私は、2018年から2021年まで計4年間、LOMでの活動はもちろんのこと、日本JCや協議会に出向する機会を賜り、自己成長の機会として参りました。JCの真の魅力は、全国・全世界に渡たり、環境が異なる地域でも、同じ形式を共有する会議体である点です。背景や言葉すら違う同志も、同じ空の下で明るい豊かな社会の実現のために、運動を繰り広げているのです。そのアイデアや手法から、その時代に必要とされる新しい運動をつくり出す発想につながり、地域を支えていく力となると私は信じております。

 

【伝統を守ること】

JCはなぜ単年度制なのでしょうか。
昨年は、JC宣言が一新されただだけでなく、これまで伝統とされた対面式会議も、各LOMでさえ、オンライン開催されることが当たり前となりました。時代の流れは急速に加速し、一刻と変化しているのは10年単位ではなく、もはや1年単位なのです。1年という限られた期間で目的達成のために役職を全うする単年度制の意義をもう一度共に考えましょう。JCの伝統とは、先輩が築いてきたものを時代に合わせて変化させていくことなのです。時代に合わせた環境下でできること、すべきことは毎年違います。

今あるものを受け継いだ世代が、確実にその年に必要とされる方法にブラッシュアップすることが、時代の変化に対応、手法を増やし続けることとなり、地域は持続可能となります。可児JCの伝統を守り、新しい時代を皆でつくりましょう。

 

【おわりに】

私は本年度、JCに入会し8年を迎えます。幸いなことに、入会直後から事務局次長という役割を頂戴し、会議の円滑な運営と情報の開示のお手伝いをさせて頂きました。3年目には委員長として、地域のための事業を企画・立案・実行し、まちから求められることは何か、毎日考える機会を頂きました。その後、会計を担う役割から事業を予算、コンプライアンスの視点で支え、さらには出向の機会を頂き、そのすべてにおいて、他では得難い多くの学びと、多くの仲間を得ることもできました。

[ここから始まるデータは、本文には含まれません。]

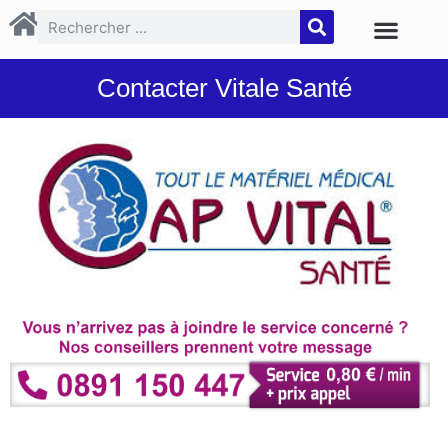
Contacter Vitale Santé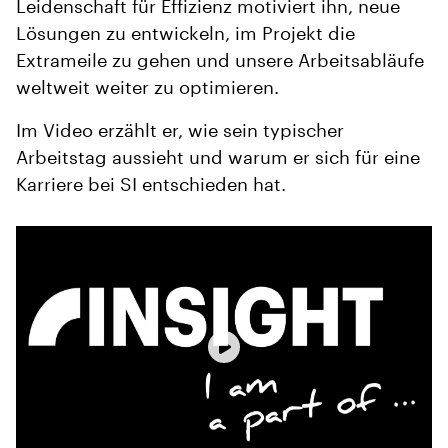
Leidenschaft für Effizienz motiviert ihn, neue
Lösungen zu entwickeln, im Projekt die
Extrameile zu gehen und unsere Arbeitsabläufe
weltweit weiter zu optimieren.
Im Video erzählt er, wie sein typischer
Arbeitstag aussieht und warum er sich für eine
Karriere bei SI entschieden hat.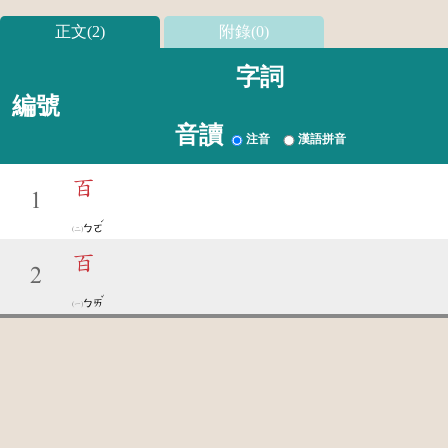
正文(2)
附錄(0)
字詞
編號
音讀
注音
漢語拼音
百
1
ˊ
ㄅㄛ
百
2
ˇ
ㄅㄞ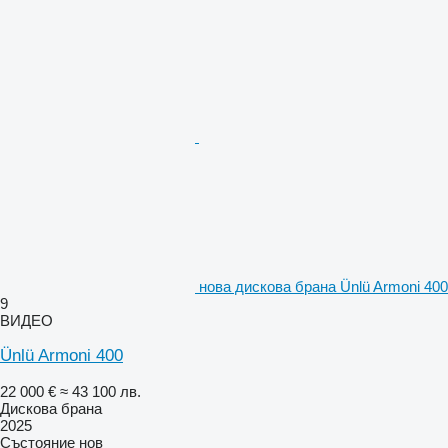
нова дискова брана Ünlü Armoni 400
9
ВИДЕО
Ünlü Armoni 400
22 000 €
≈ 43 100 лв.
Дискова брана
2025
Състояние
нов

振り返れば、それぞれの機会を選択してきたことはもちろん重要ですが、選択した道で何をするかが最も重要であったと実感しています。失敗を恐れて何もしなければ、成功することはありえません。40歳で卒業、単年度制。限りある活動時間、限りある仲間との対話の中で自己のためすべきことを考え、共に行動しましょう。